◆ ACTION ITEM ◆
Range to copy from the entries below: the line containing "thumb mcp: (132, 173)" through the line containing "middle tip: (526, 357)", inclusive. Retype only those lines, exactly, without any images.

◆ DATA EXTRACTS ◆

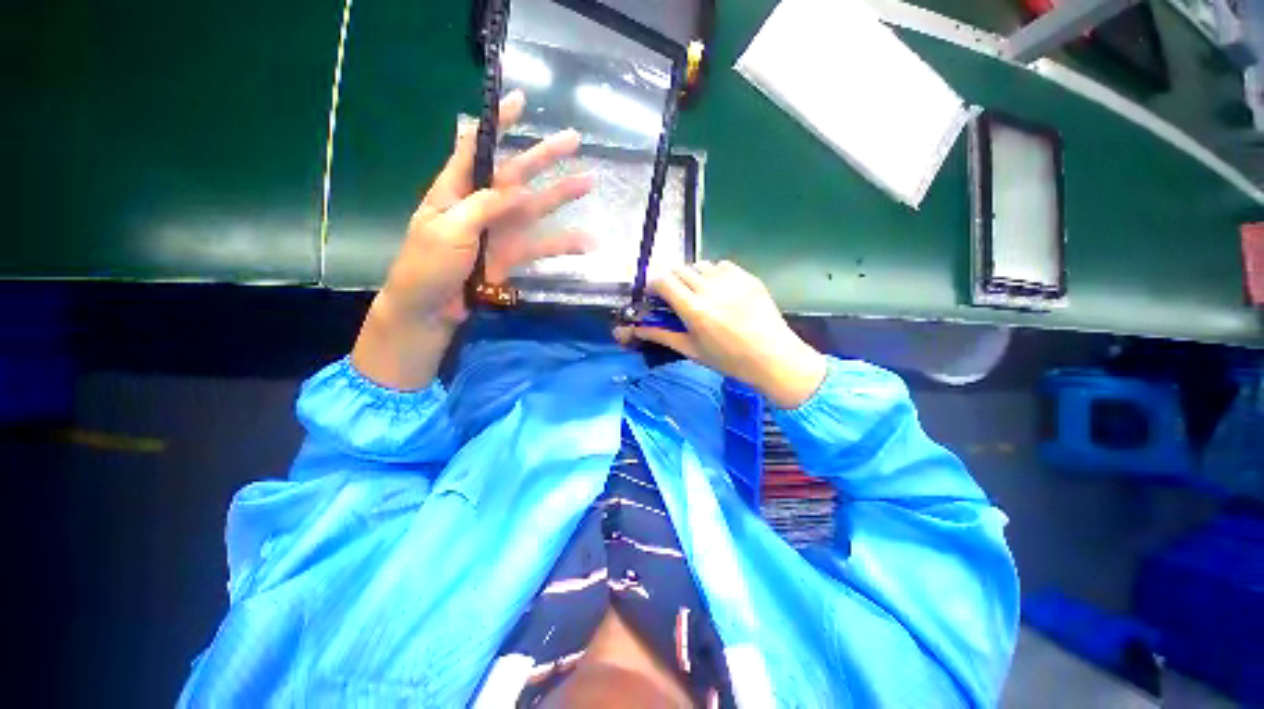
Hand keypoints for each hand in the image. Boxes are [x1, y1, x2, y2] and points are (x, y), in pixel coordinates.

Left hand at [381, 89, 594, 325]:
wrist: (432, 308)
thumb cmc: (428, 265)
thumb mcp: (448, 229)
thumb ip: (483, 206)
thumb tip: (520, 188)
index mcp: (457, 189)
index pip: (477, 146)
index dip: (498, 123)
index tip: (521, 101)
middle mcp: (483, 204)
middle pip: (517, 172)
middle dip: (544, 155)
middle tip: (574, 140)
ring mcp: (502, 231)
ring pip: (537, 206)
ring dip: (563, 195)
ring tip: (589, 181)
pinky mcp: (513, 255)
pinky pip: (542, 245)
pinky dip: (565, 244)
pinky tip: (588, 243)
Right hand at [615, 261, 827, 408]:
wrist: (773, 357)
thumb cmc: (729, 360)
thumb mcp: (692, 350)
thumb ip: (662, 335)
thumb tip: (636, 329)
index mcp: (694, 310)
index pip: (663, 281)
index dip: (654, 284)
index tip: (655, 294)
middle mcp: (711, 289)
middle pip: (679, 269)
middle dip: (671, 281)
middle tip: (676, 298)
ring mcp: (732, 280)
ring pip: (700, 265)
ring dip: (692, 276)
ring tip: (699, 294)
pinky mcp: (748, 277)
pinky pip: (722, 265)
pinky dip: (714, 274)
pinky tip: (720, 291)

---

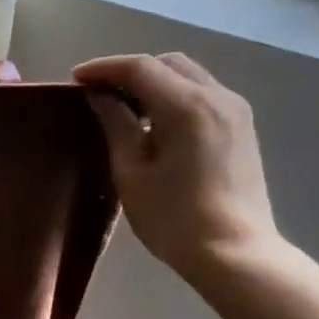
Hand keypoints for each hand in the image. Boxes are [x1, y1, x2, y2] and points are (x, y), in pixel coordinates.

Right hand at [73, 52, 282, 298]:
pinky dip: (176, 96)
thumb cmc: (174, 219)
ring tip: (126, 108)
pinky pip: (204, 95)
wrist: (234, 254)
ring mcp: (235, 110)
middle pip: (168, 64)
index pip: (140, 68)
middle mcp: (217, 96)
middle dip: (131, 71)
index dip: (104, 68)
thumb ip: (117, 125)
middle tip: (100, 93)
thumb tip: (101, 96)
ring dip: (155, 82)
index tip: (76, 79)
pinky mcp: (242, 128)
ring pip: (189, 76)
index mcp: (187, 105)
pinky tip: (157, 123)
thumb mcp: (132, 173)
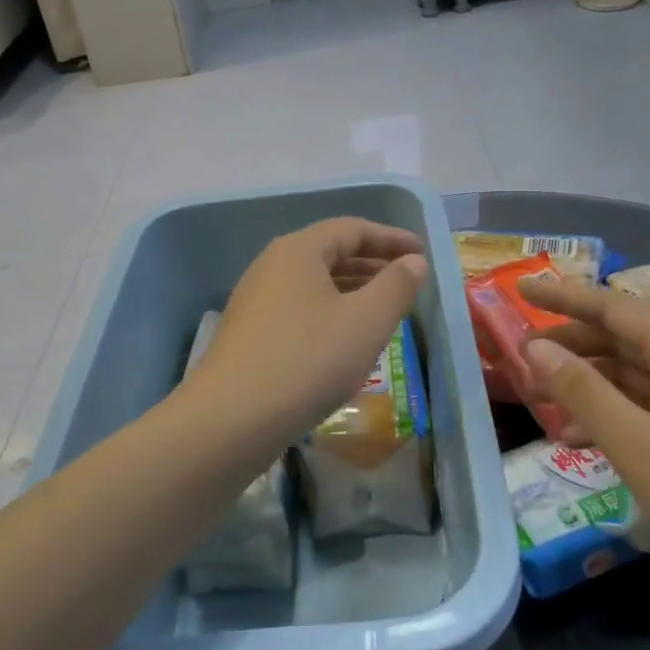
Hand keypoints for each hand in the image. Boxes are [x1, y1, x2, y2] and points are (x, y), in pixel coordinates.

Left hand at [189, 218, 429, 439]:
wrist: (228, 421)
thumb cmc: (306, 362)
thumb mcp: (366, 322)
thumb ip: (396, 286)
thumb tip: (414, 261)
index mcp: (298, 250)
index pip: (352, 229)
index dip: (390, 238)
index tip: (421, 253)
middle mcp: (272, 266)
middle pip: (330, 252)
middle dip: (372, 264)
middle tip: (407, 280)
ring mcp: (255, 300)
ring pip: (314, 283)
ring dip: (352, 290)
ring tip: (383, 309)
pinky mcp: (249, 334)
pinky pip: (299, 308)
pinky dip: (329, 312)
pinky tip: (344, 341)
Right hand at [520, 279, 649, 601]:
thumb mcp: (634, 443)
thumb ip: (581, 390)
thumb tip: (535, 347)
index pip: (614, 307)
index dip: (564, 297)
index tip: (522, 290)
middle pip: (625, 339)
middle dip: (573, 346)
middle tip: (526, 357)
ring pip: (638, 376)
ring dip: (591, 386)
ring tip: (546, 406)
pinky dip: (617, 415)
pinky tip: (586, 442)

◆ TASK RESPONSE ◆
thumb mcp: (132, 173)
Hand keypoints for each hand in the image. Boxes are [x1, y1, x2, y2] and points are (x, y), in pixel coordinates.

Left hand at [189, 218, 429, 439]:
wrist: (228, 421)
thumb cmc: (306, 362)
thumb mcp: (366, 322)
thumb ip: (396, 286)
thumb tip: (414, 261)
index mcp: (298, 250)
index pip: (352, 229)
index dip: (390, 238)
index tip: (421, 253)
middle mcp: (272, 266)
middle pip: (330, 252)
middle dip: (372, 264)
middle tip: (407, 280)
ring mcp: (255, 300)
ring pip: (314, 283)
ring dip: (352, 290)
ring tip: (383, 309)
pinky mcp: (249, 334)
pinky pip: (299, 308)
pinky dip: (329, 312)
pinky tip: (344, 341)
Right hand at [520, 279, 649, 601]:
thumb mcp: (634, 443)
thumb ip: (581, 390)
thumb tip: (535, 347)
index pip: (614, 307)
index dip: (564, 297)
index tip: (522, 290)
middle pip: (625, 339)
middle dip: (573, 346)
middle tip: (526, 357)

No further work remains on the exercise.